Tamamen bilgisizdi!!
“Madem onu kurtarmamı istiyorsun, en azından bana yöntemi söyle!”
Su Hao olay yerine tekrar tekrar baktı ama hiçbir ipucu bulamadı.
“Çok geç olduğu için mi?” Su Hao kendi kendine mırıldandı.
Kalbindeki acı, bazen hayatta olmak ölümden daha acı vericiydi.
Mavi rüya kelebeği de aynı acıyı hissetti.
Ve şimdi sıra ondaydı.
“Aslında ne yapmalıyım!!” Su Hao kükredi ve haykırışı tüm tavuk çiftliğinde yankılandı. Ancak kimse ona cevap veremedi. Su Hao ilk kez çaresiz hissetti.
Mavi rüya kelebeği…
Onu nasıl kurtarabilirim?
“Çıtçıt!”
“Çıtçıt!”
Vücudundan güçlü bir aura yayılmaya başladı.

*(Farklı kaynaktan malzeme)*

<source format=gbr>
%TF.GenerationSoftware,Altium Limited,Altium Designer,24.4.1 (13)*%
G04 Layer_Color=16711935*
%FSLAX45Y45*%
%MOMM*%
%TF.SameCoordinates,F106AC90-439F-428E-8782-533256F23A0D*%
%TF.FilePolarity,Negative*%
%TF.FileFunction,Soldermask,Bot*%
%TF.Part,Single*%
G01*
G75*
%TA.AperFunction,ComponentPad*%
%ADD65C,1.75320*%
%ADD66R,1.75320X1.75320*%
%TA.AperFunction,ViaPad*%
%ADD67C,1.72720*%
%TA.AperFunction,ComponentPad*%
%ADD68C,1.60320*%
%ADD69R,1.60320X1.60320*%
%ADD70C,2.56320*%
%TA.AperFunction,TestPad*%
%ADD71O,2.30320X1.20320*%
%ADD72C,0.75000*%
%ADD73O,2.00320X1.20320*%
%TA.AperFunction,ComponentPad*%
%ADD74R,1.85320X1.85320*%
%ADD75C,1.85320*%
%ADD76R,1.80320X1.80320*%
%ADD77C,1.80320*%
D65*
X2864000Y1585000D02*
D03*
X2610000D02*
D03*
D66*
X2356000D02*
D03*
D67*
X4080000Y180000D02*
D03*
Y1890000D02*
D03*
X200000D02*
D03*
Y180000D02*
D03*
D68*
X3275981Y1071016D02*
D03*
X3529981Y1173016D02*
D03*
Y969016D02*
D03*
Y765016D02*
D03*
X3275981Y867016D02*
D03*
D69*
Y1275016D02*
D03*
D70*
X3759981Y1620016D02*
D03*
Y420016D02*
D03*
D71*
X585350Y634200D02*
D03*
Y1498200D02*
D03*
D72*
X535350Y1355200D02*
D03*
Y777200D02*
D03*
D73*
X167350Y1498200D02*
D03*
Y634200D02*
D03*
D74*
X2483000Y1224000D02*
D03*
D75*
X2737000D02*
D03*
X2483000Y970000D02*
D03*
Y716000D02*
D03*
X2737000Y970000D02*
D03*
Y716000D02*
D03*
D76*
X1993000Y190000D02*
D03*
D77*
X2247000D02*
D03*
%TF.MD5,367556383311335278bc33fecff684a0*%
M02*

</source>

Tavuk çiftliğindeki çok sayıda bardak parçalandı. Su Hao’dan çok da uzak olmayan bir yerde, gümüş bir çivi bu aura tarafından uçuruldu ve bir yerlerde kayboldu.
‘Ding~’
Su Hao herhangi bir ipucu bulmak için sahneyi tekrarlamaya devam etti.

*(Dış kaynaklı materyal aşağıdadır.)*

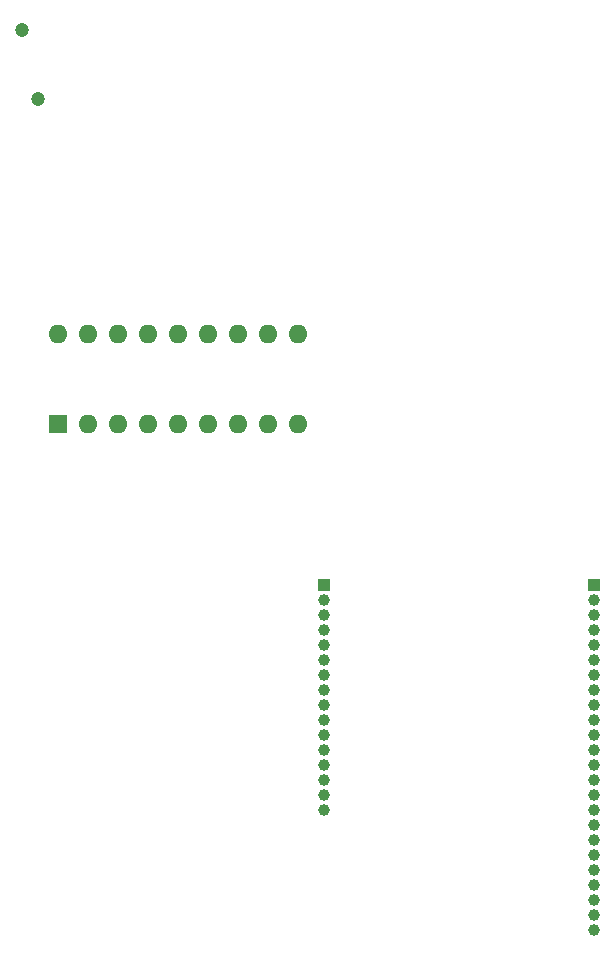
<source format=gbr>
%TF.GenerationSoftware,KiCad,Pcbnew,(5.1.8)-1*%
%TF.CreationDate,2020-12-26T14:40:12+03:00*%
%TF.ProjectId,mesp240_opll,6d657370-3234-4305-9f6f-706c6c2e6b69,rev?*%
%TF.SameCoordinates,Original*%
%TF.FileFunction,Soldermask,Bot*%
%TF.FilePolarity,Negative*%
%FSLAX46Y46*%
G04 Gerber Fmt 4.6, Leading zero omitted, Abs format (unit mm)*
G04 Created by KiCad (PCBNEW (5.1.8)-1) date 2020-12-26 14:40:12*
%MOMM*%
%LPD*%
G01*
G04 APERTURE LIST*
%ADD10C,1.000000*%
%ADD11R,1.000000X1.000000*%
%ADD12O,1.600000X1.600000*%
%ADD13R,1.600000X1.600000*%
%ADD14C,1.200000*%
G04 APERTURE END LIST*
D10*
%TO.C,U1*%
X263423000Y-118671000D03*
X263423000Y-117401000D03*
X263423000Y-116131000D03*
X263423000Y-114861000D03*
X263423000Y-113591000D03*
X263423000Y-112321000D03*
X263423000Y-111051000D03*
X263423000Y-109781000D03*
X263423000Y-108511000D03*
X263423000Y-107241000D03*
X263423000Y-105971000D03*
X263423000Y-104701000D03*
X263423000Y-103431000D03*
X263423000Y-102161000D03*
X263423000Y-100891000D03*
X263423000Y-99621000D03*
X263423000Y-98351000D03*
X263423000Y-97081000D03*
X263423000Y-95811000D03*
X263423000Y-94541000D03*
X263423000Y-93271000D03*
X263423000Y-92001000D03*
X263423000Y-90731000D03*
D11*
X263423000Y-89461000D03*
D10*
X240563000Y-108511000D03*
X240563000Y-107241000D03*
X240563000Y-105971000D03*
X240563000Y-104701000D03*
X240563000Y-103431000D03*
X240563000Y-102161000D03*
X240563000Y-100891000D03*
X240563000Y-99621000D03*
X240563000Y-98351000D03*
X240563000Y-97081000D03*
X240563000Y-95811000D03*
X240563000Y-94541000D03*
X240563000Y-93271000D03*
X240563000Y-92001000D03*
X240563000Y-90731000D03*
D11*
X240563000Y-89461000D03*
%TD*%
D12*
%TO.C,U3*%
X218008000Y-68224400D03*
X238328000Y-75844400D03*
X220548000Y-68224400D03*
X235788000Y-75844400D03*
X223088000Y-68224400D03*
X233248000Y-75844400D03*
X225628000Y-68224400D03*
X230708000Y-75844400D03*
X228168000Y-68224400D03*
X228168000Y-75844400D03*
X230708000Y-68224400D03*
X225628000Y-75844400D03*
X233248000Y-68224400D03*
X223088000Y-75844400D03*
X235788000Y-68224400D03*
X220548000Y-75844400D03*
X238328000Y-68224400D03*
D13*
X218008000Y-75844400D03*
%TD*%
D14*
%TO.C,J1*%
X216295853Y-48262110D03*
X214946147Y-42415890D03*
%TD*%
M02*

</source>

Birdenbire, geri adım atmaya alışkın olan geçici dünya aniden sarsıldı ve çöktü. Dünya daha sonra ondan etkilenmeden kendi kendine koşmaya başladı!
Dünya kendi kendine hareket ediyordu!
“Ne oldu?” Su Hao şaşkına dönmüştü.
Dünya modelinin kontrolden çıkması için böyle bir olay ilk kez yaşanıyordu!
Hiç enerji tüketilmiyordu ve sanki Su Hao bir sinemada seyircinin bir parçası haline gelmişti, sahnenin gelişimini izliyordu.
“Patlama!”
“Patlama!”
Dünya modeli değişmeye devam ediyordu ama Su Hao zamanın geri sarıldığını açıkça görebiliyordu!
Bir gün!
İki gün!
Üç gün!
Bir ay!
Bir yıl!
…
Aslında Su Hao’nun kendisi zamanın nasıl geçtiğini anlamamıştı.
“Patlama!”
Zamanın bir noktasında, sahne yavaşladı ve yavaş yavaş normal bir hıza döndü.
Hâlâ aynı Zengin Tavuk Çiftliğiydi ama eskisinden daha kötü görünüyordu.
Gümüş bir çivi ve bir çift kanat doğrudan delinmiş ve yere çakılmıştır. Dev figür zorluklarla mücadele ederken kanla kaplıydı.